A female patient has initiated legal claims against multiple doctors after they allegedly committed medical malpractice. The woman’s lawsuit alleges that a misdiagnosis caused her virus to go undetected, resulting in the inflammation of her brain. The woman was suffering from a rare brain disease called herpes simplex encephalitis, but doctors allegedly did not timely diagnose her and she did not receive appropriate treatment as a result. Even though this case was filed out of state, unfortunately, cases like this do occur in Pennsylvania as well.
The lawsuit says that the defending doctors did not adhere to acceptable standards of care while treating their patient. It further alleges that doctors mismanaged the plaintiff’s medical care. They have also been accused of delayed diagnosis of the woman’s condition, which resulted in more serious injuries.
As for damages, the woman has asked for an unspecified amount of compensation for issues such as mental anguish, pain and suffering and emotional distress. She has also asked for restitution regarding disability, medical expenses, miscellaneous expenses and lost wages. Also, as is common when similar claims are brought forward in Pennsylvania, the woman is requesting damages stemming from her lost enjoyment of life and diminished employability.
Any time a Pennsylvania doctor fails to perform his or her job correctly in a misdiagnosis case, the accidents and injuries can be extremely severe.
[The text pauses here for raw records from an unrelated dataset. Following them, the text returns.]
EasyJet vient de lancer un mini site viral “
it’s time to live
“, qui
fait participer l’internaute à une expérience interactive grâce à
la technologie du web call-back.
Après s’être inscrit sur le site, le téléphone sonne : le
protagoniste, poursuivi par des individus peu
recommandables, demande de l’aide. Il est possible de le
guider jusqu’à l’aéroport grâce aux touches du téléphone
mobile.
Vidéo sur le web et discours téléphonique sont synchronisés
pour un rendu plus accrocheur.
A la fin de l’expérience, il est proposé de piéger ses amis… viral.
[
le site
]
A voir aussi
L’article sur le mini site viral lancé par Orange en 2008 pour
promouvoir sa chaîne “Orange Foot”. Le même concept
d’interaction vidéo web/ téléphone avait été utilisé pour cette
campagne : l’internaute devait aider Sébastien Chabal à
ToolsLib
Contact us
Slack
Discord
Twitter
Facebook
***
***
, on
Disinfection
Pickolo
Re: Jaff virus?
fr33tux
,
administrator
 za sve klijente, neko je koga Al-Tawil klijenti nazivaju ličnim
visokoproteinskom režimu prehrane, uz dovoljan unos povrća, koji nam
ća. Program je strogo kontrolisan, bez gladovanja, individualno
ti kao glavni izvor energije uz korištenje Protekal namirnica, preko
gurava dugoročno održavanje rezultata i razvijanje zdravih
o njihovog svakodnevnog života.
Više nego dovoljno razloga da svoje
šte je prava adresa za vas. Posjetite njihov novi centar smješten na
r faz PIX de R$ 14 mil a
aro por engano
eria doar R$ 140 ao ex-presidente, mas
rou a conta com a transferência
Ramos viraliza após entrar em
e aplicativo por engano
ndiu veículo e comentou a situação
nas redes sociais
Indeed, numerous victims have had their lives turned upside-down because of doctors’ mistakes. Injured victims and the immediate family members of people who are killed in doctor error cases, may want to look at the facts relating to their cases in order to determine the strengths and weaknesses of filing personal injury or wrongful death claims. When successfully pursued, a doctor error claim could be the only strategy for victims to obtain justice and restitution relating to such events.